Siapa tahu dengan adanya hasil dari pemeriksaan ini, Karius bisa dimaklumi dan dimaafkan warganet. Soalnya rada aneh juga, benturan-benturan semacam itu sering dirasakan kiper atau pemain bola lainnya. Karius bahkan bisa bangkit lagi, tak kelihatan kena benturan serius.

Belum dijelaskan juga seberapa parah gegar otak yang dialami Karius. Namun, pada tes medis yang dilanjutkan evaluasi, dokter Ross Zafonte dan dokter Lenore Herget menyatakan bahwa Karius menderita visual spatial dysfunction yang dalam bahasa Indonesia artinya bukan selamat makan enak.

Cedera itu membuat kemampuan melihat dan mengenali ruang terganggu, di mana hal tersebut mungkin saja berpengaruh pada performa Karius.
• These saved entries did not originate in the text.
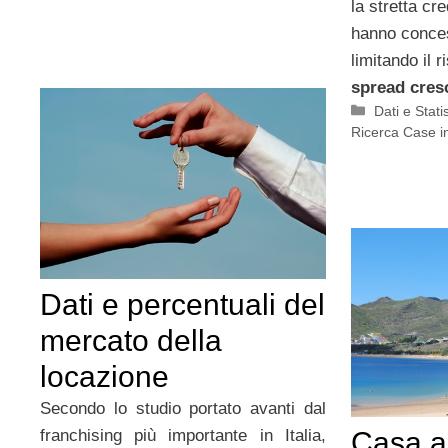
la stretta cre
hanno conces
limitando il 
spread cres
Categorie
Dati e Stati
Ricerca Case i
Dati e percentuali del
mercato della
locazione
Secondo lo studio portato avanti dal
franchising più importante in Italia,
Casa a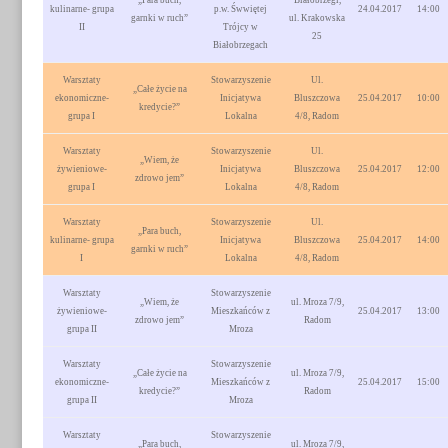
„Para buch,
Białobrzegi,
kulinarne- grupa
p.w. Śwwiętej
24.04.2017
14:00
garnki w ruch”
ul. Krakowska
II
Trójcy w
25
Białobrzegach
Warsztaty
Stowarzyszenie
Ul.
„Całe życie na
ekonomiczne-
Inicjatywa
Bluszczowa
25.04.2017
10:00
kredycie?”
grupa I
Lokalna
4/8, Radom
Warsztaty
Stowarzyszenie
Ul.
„Wiem, że
żywieniowe-
Inicjatywa
Bluszczowa
25.04.2017
12:00
zdrowo jem”
grupa I
Lokalna
4/8, Radom
Warsztaty
Stowarzyszenie
Ul.
„Para buch,
kulinarne- grupa
Inicjatywa
Bluszczowa
25.04.2017
14:00
garnki w ruch”
I
Lokalna
4/8, Radom
Warsztaty
Stowarzyszenie
„Wiem, że
ul. Mroza 7/9,
żywieniowe-
Mieszkańców z
25.04.2017
13:00
zdrowo jem”
Radom
grupa II
Mroza
Warsztaty
Stowarzyszenie
„Całe życie na
ul. Mroza 7/9,
ekonomiczne-
Mieszkańców z
25.04.2017
15:00
kredycie?”
Radom
grupa II
Mroza
Warsztaty
Stowarzyszenie
„Para buch,
ul. Mroza 7/9,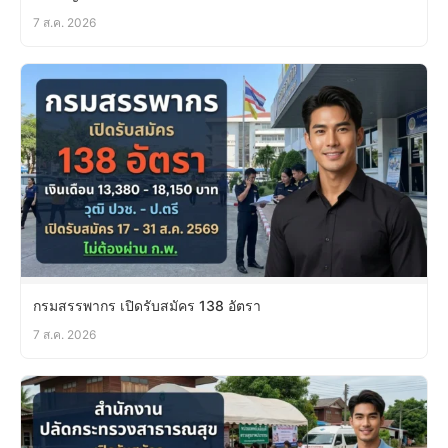
7 ส.ค. 2026
กรมสรรพากร เปิดรับสมัคร 138 อัตรา
7 ส.ค. 2026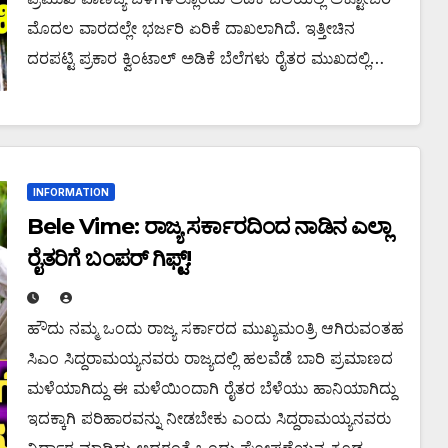
ಮೊದಲ ವಾರದಲ್ಲೇ ಭರ್ಜರಿ ಏರಿಕೆ ದಾಖಲಾಗಿದೆ. ಇತ್ತೀಚಿನ
ದರಪಟ್ಟಿ ಪ್ರಕಾರ ಕ್ವಿಂಟಾಲ್ ಅಡಿಕೆ ಬೆಲೆಗಳು ರೈತರ ಮುಖದಲ್ಲಿ…
INFORMATION
Bele Vime: ರಾಜ್ಯ ಸರ್ಕಾರದಿಂದ ನಾಡಿನ ಎಲ್ಲಾ
ರೈತರಿಗೆ ಬಂಪರ್ ಗಿಫ್ಟ್!
ಹೌದು ನಮ್ಮ ಒಂದು ರಾಜ್ಯ ಸರ್ಕಾರದ ಮುಖ್ಯಮಂತ್ರಿ ಆಗಿರುವಂತಹ
ಸಿಎಂ ಸಿದ್ದರಾಮಯ್ಯನವರು ರಾಜ್ಯದಲ್ಲಿ ಹಲವೆಡೆ ಬಾರಿ ಪ್ರಮಾಣದ
ಮಳೆಯಾಗಿದ್ದು ಈ ಮಳೆಯಿಂದಾಗಿ ರೈತರ ಬೆಳೆಯು ಹಾನಿಯಾಗಿದ್ದು
ಇದಕ್ಕಾಗಿ ಪರಿಹಾರವನ್ನು ನೀಡಬೇಕು ಎಂದು ಸಿದ್ದರಾಮಯ್ಯನವರು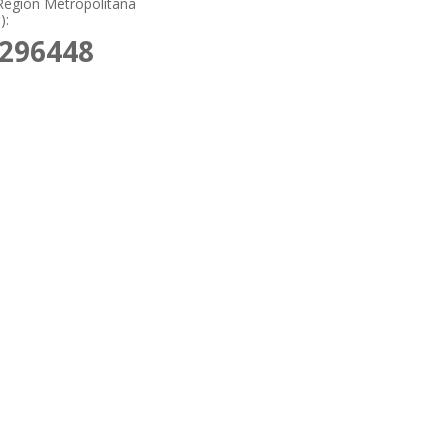
Región Metropolitana
):
6296448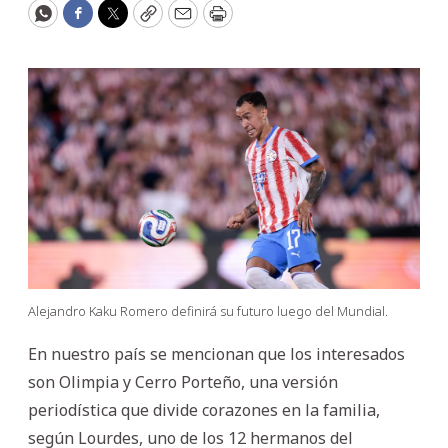
WhatsApp
Facebook
Twitter
Copy
Email
Print
Alejandro Kaku Romero definirá su futuro luego del Mundial.
En nuestro país se mencionan que los interesados
son Olimpia y Cerro Porteño, una versión
periodística que divide corazones en la familia,
según Lourdes, uno de los 12 hermanos del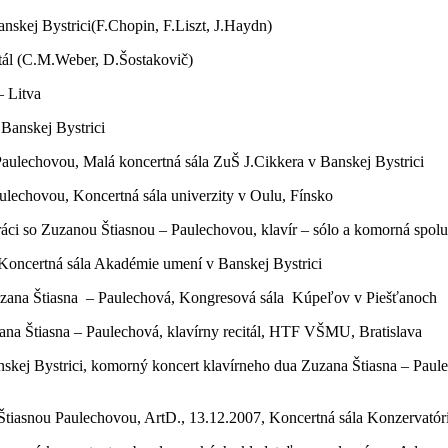
nskej Bystrici(F.Chopin, F.Liszt, J.Haydn)
tál (C.M.Weber, D.Šostakovič)
– Litva
Banskej Bystrici
aulechovou, Malá koncertná sála ZuŠ J.Cikkera v Banskej Bystrici
ulechovou, Koncertná sála univerzity v Oulu, Fínsko
ci so Zuzanou Štiasnou – Paulechovou, klavír – sólo a komorná spol
 Koncertná sála Akadémie umení v Banskej Bystrici
zana Štiasna – Paulechová, Kongresová sála Kúpeľov v Piešťanoch
na Štiasna – Paulechová, klavírny recitál, HTF VŠMU, Bratislava
anskej Bystrici, komorný koncert klavírneho dua Zuzana Štiasna – Pau
Štiasnou Paulechovou, ArtD., 13.12.2007, Koncertná sála Konzervatóri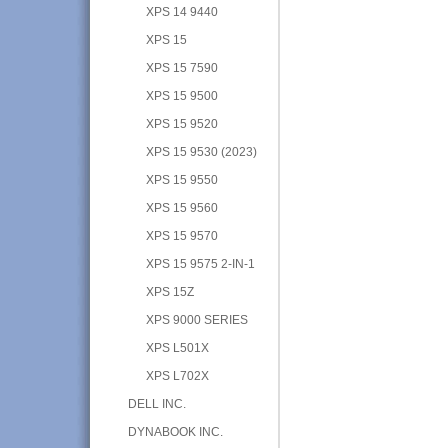
XPS 14 9440
XPS 15
XPS 15 7590
XPS 15 9500
XPS 15 9520
XPS 15 9530 (2023)
XPS 15 9550
XPS 15 9560
XPS 15 9570
XPS 15 9575 2-IN-1
XPS 15Z
XPS 9000 SERIES
XPS L501X
XPS L702X
DELL INC.
DYNABOOK INC.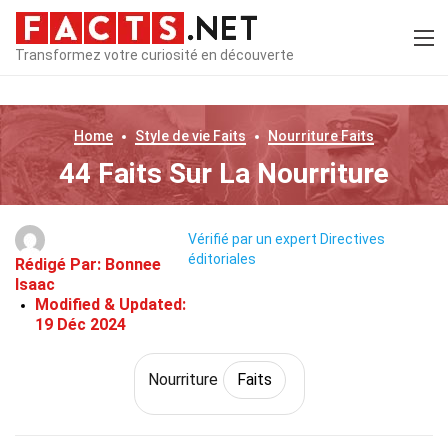
Transformez votre curiosité en découverte
Home
Style de vie
Faits
Nourriture
Faits
44 Faits Sur La Nourriture
Vérifié par un expert
Directives
éditoriales
Rédigé Par:
Bonnee
Isaac
Modified & Updated:
19 Déc 2024
Nourriture
Faits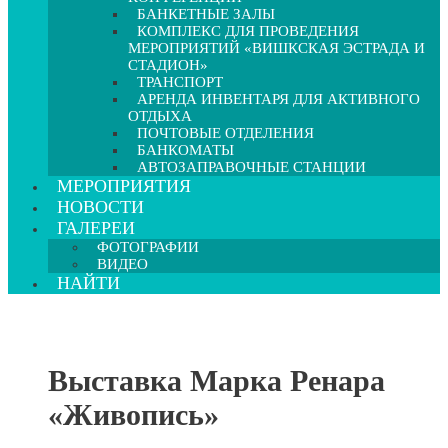
БАНКЕТНЫЕ ЗАЛЫ
КОМПЛЕКС ДЛЯ ПРОВЕДЕНИЯ
МЕРОПРИЯТИЙ «ВИШКСКАЯ ЭСТРАДА И
СТАДИОН»
ТРАНСПОРТ
АРЕНДА ИНВЕНТАРЯ ДЛЯ АКТИВНОГО
ОТДЫХА
ПОЧТОВЫЕ ОТДЕЛЕНИЯ
БАНКОМАТЫ
АВТОЗАПРАВОЧНЫЕ СТАНЦИИ
МЕРОПРИЯТИЯ
НОВОСТИ
ГАЛЕРЕИ
ФОТОГРАФИИ
ВИДЕО
НАЙТИ
Выставка Марка Ренара
«Живопись»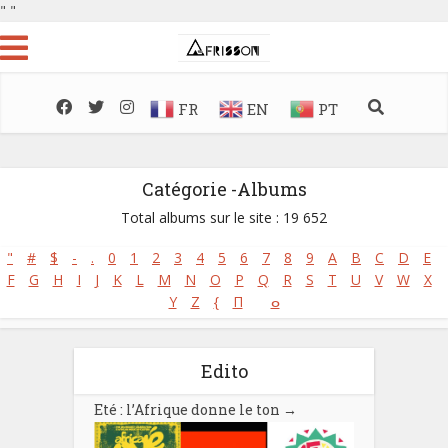
"
"
FR
EN
PT
Catégorie -Albums
Total albums sur le site : 19 652
"
#
$
-
.
0
1
2
3
4
5
6
7
8
9
A
B
C
D
E
F
G
H
I
J
K
L
M
N
O
P
Q
R
S
T
U
V
W
X
Y
Z
{
Π
ⴰ
Edito
Eté : l’Afrique donne le ton
→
Kalau memang pemeriksaan medis berkata demikian mau dikata apa. Siapa tahu saja Karius ini sok kuat, yang penting bisa main final Liga Champions. Padahal matanya sudah siwer, otaknya mulai rada ngadat. 

“Sisa gejala utama dan tanda-tanda obyektif Tuan Loris Karius mengindikasikan adanya disfungsi spasial visual dan kelihatannya terjadi segera setelah kejadian itu. Gejala tambahan dan disfungsi area-area tertentu juga terjadi. Defisit-defisit seperti itu dapat saja mempengaruhi penampilannya,” ujar Ross.

Kalau ternyata memang gara-gara Ramos, Ramos benar-benar juara satu dari bawah pada final Champions 2018.  Bagaimana tidak, sebelumnya bek bertato itu juga diduga sengaja melakukan ‘bantingan’ kepada Mohamed Salah yang berujung cedera.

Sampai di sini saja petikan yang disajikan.